The contractual adjustments at TCMH – the difference between the charge for care provided and the amount of money the hospital receives for the services – were substantially lower for the month.

“The hospital’s business office staff have done an exceptional job with our accounts receivable,” Pamperien said.

TCMH ended December with a positive bottom line of $1,173,228 and a year-to-date loss of $3,305,377.

Courtney Owens

Courtney Owens, TCMH chief nursing officer, reported that state surveyors arrived at Hospice of Care onTuesday, Jan. 2, for an unannounced federal and state recertification survey, the first agency survey since 2017.

Owens applauded the efforts of Caly Scantlin, TCMH hospice of care director, and the staff involved in the survey.

“Surveyors noted seven deficiencies that were all related to documentation, and a plan of correction has been submitted and accepted,” Owens said. “We are very pleased with how well the survey went.”

Nursing retention and recruiting have been a top concern at TCMH.  Owens reported on efforts that include raising the nursing sign-on bonus to $2,500, a tuition reimbursement program of $1,000 per semester for full-time employees and student nurse interns pursuing a nursing degree, and a nursing loyalty program for the hospital’s full-time nurses.
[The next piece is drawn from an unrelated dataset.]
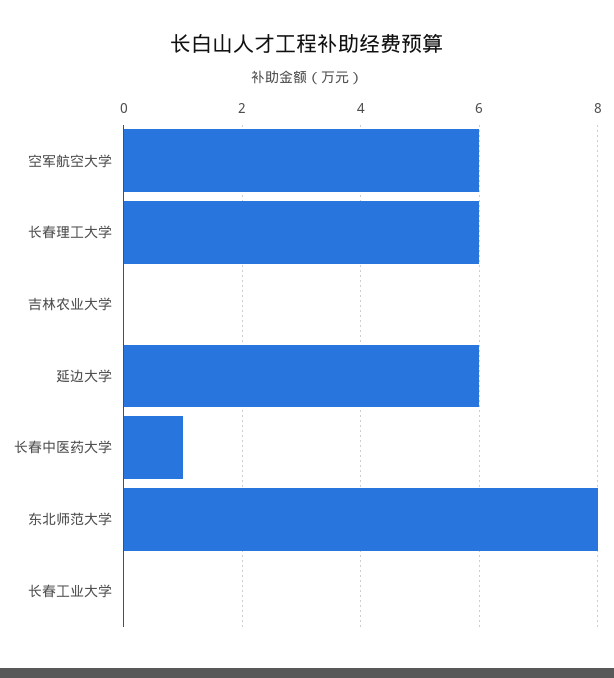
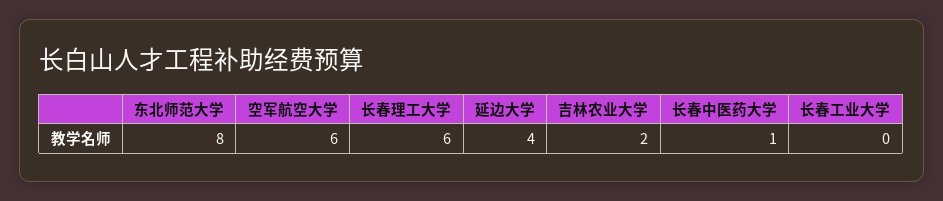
吉林农业大学: 0 -> 2
延边大学: 6 -> 4

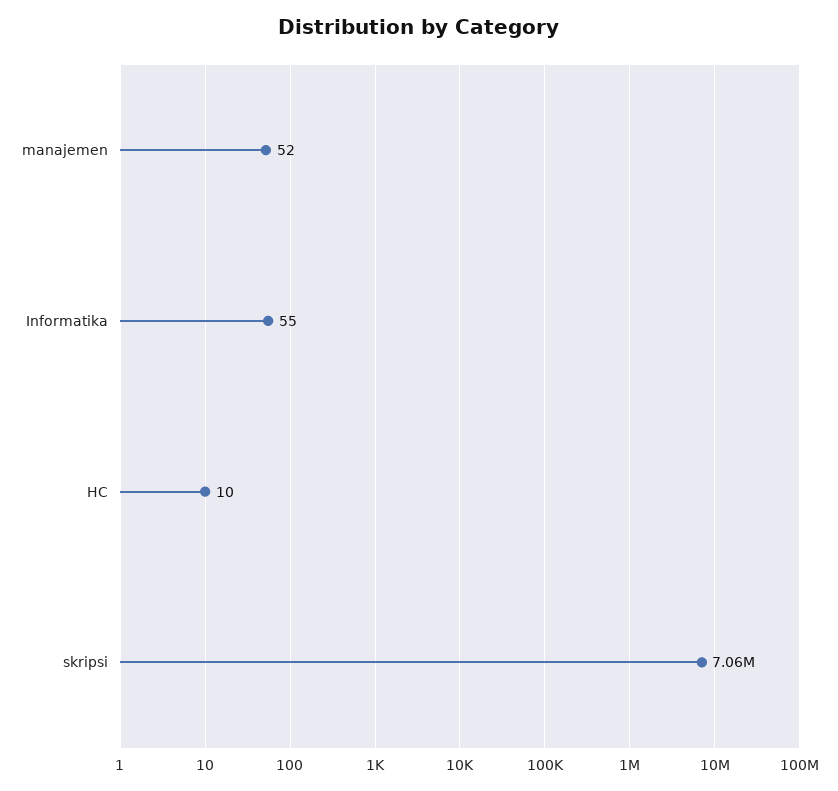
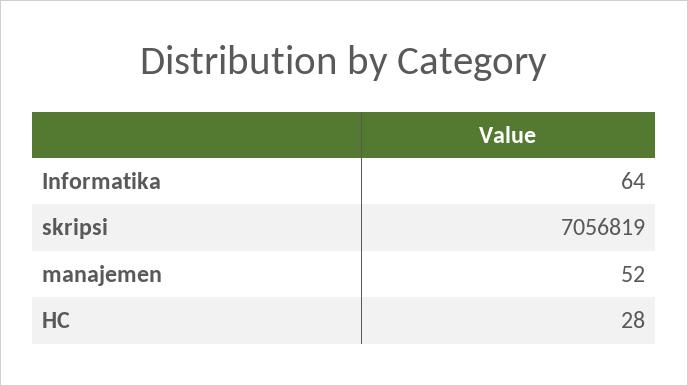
Informatika: 55 -> 64
HC: 10 -> 28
According to Owens, the hospital has sourced three external agency nurses to ease the workload of hospital-employed nurses. “We want our nurses to know we appreciate what they do and want to prevent burn-out with overloaded schedules,” she said.

Holland said that Dr. Hollis Tidmore, general and vascular surgeon, and the outpatient surgery clinic will be moving across the street from the hospital in the same building as Hutcheson Pharmacy, Home Health of the Ozarks and Hospice of Care.  Dr. Tidmore began seeing patients in the new clinic on Feb. 1. 

Board members approved an amended Texas County Jail contract for inmate healthcare that reflected an 8 percent cost increase retroactive to Nov. 1.    

Present at the meeting were Holland; Wulff; Crites; Pamperien; Owens; and board members, Joleen Durham; Jim Perry, OD; and Allan Branstetter.

The next meeting of the TCMH board of trustees is noon Tuesday, Feb. 28, in the hospital board room.